BRANO SCELTO:
╔══
Ci rendiamo conto che stiamo andando a impattare, e anche di come il corso degli avvenimenti stia subendo un’accelerazione “pericolosa”, ma sappiamo poco sui veri interessi in gioco (molto di più su quelli presunti). Del resto è compito di per sé difficile poiché si tratta di affrancarsi dalle lusinghe di un’informazione spettacolare e drogata.

Pensare oggi di controllare le dinamiche di un sistema economico globale in mano ai capricci di finanzieri rapaci non meno che di asettici logaritmi, è tempo perso. Credere ancora che l’egemonia e la supremazia passi ancora per il controllo dei territori, è cadere all’indietro di un secolo e farsi molto male.

Dal lato bellico, ossia della storia militare, sia quella più antica così come quella moderna, essa è stata essenzialmente caratterizzata dallo scontro di grandi masse, di uomini e di mezzi. Questo genere di conflitti, questo modo di fare la guerra su scala globale (globale nel senso relativo di ogni epoca), è terminato nell’agosto del 1945.

L’impiego della tecnologia conferisce un’enorme capacità distruttiva a singoli gruppi e a singoli individui (l’11 settembre 2001 è una data che segna una cesura non solo simbolica). Ciò ha segnato un cambio d’epoca decisivo, l’aprirsi di nuovi scenari e un arco di cambiamenti che è appena iniziato e che travolge la geopolitica classica e lo stesso concetto di guerra.
╚══
CONSEGNA: Puoi ricopiare parola per parola il tratto del brano su guerra e geopolitica che va da "Pensare oggi di" fino a "nell’agosto del 1945." compreso?

DATI:
╔══
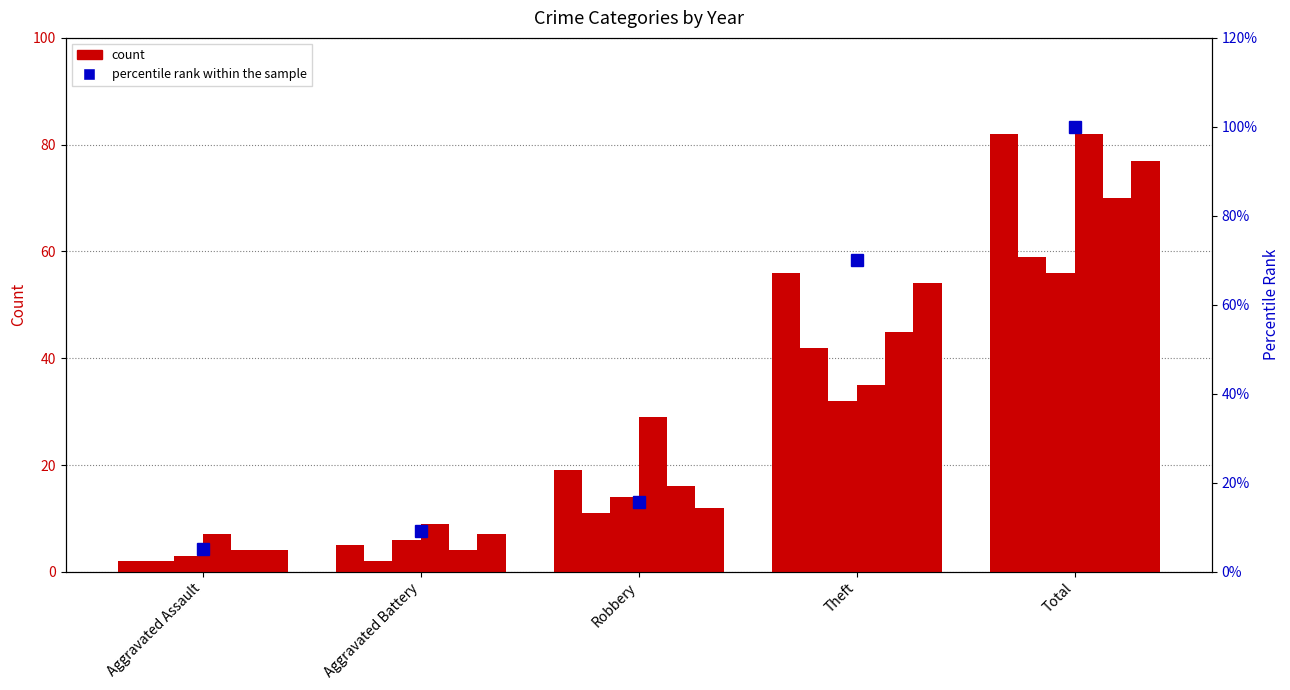

True or false: 2017 has a value of 11 at Robbery.

True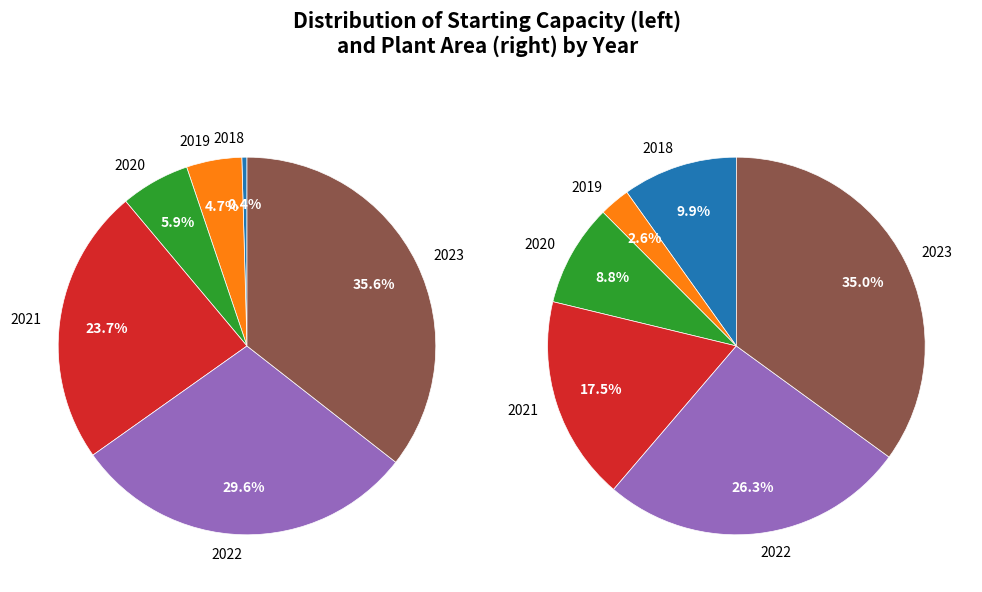

To the nearest percent, what is the average slice percentage?

17%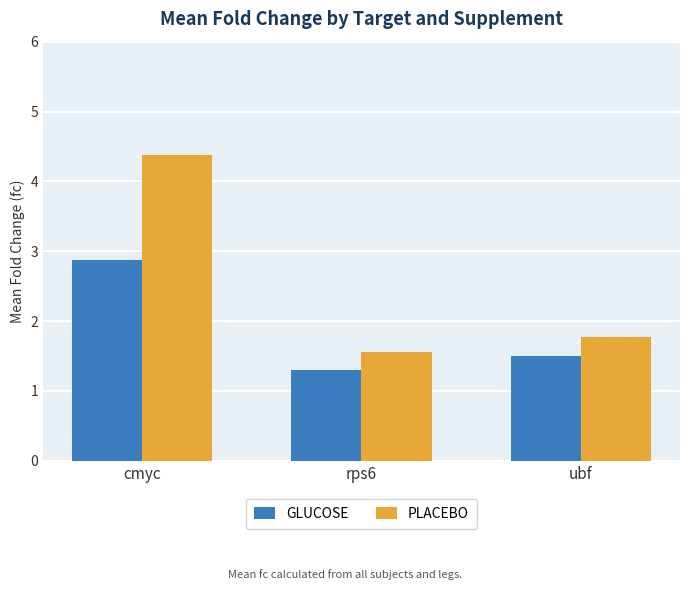

How many categories are shown in the chart?

3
╚══
RISPOSTA:
Pensare oggi di controllare le dinamiche di un sistema economico globale in mano ai capricci di finanzieri rapaci non meno che di asettici logaritmi, è tempo perso. Credere ancora che l’egemonia e la supremazia passi ancora per il controllo dei territori, è cadere all’indietro di un secolo e farsi molto male.

Dal lato bellico, ossia della storia militare, sia quella più antica così come quella moderna, essa è stata essenzialmente caratterizzata dallo scontro di grandi masse, di uomini e di mezzi. Questo genere di conflitti, questo modo di fare la guerra su scala globale (globale nel senso relativo di ogni epoca), è terminato nell’agosto del 1945.